WORK TASK: Find the string "when" in the records. Copy each line that has it.

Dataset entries
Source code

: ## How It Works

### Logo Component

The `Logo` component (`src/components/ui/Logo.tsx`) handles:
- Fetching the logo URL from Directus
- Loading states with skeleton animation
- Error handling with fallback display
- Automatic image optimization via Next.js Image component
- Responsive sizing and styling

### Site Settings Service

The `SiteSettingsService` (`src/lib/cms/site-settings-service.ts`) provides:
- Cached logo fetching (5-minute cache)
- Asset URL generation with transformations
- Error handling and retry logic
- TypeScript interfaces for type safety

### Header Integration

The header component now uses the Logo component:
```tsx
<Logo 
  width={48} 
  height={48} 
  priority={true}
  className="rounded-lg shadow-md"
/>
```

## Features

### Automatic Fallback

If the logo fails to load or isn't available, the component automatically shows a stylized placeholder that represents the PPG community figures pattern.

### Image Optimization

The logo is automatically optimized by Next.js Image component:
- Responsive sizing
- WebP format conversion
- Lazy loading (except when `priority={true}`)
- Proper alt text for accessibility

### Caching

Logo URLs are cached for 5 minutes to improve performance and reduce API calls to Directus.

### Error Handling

--

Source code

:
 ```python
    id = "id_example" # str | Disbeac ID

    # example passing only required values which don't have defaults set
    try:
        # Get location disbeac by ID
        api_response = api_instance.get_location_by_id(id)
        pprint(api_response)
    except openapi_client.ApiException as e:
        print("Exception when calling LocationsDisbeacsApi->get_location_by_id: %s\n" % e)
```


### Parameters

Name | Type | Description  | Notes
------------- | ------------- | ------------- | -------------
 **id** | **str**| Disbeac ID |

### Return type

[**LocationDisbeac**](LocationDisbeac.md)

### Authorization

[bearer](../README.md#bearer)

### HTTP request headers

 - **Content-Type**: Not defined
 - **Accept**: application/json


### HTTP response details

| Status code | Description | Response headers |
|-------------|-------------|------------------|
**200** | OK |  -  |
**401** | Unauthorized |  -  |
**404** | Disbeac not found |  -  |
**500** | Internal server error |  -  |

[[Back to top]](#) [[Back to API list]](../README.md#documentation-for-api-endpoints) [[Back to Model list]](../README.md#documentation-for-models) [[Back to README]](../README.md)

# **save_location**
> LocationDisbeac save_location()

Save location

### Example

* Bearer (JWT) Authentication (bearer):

WRITTEN RESPONSE:
- Lazy loading (except when `priority={true}`)
        print("Exception when calling LocationsDisbeacsApi->get_location_by_id: %s\n" % e)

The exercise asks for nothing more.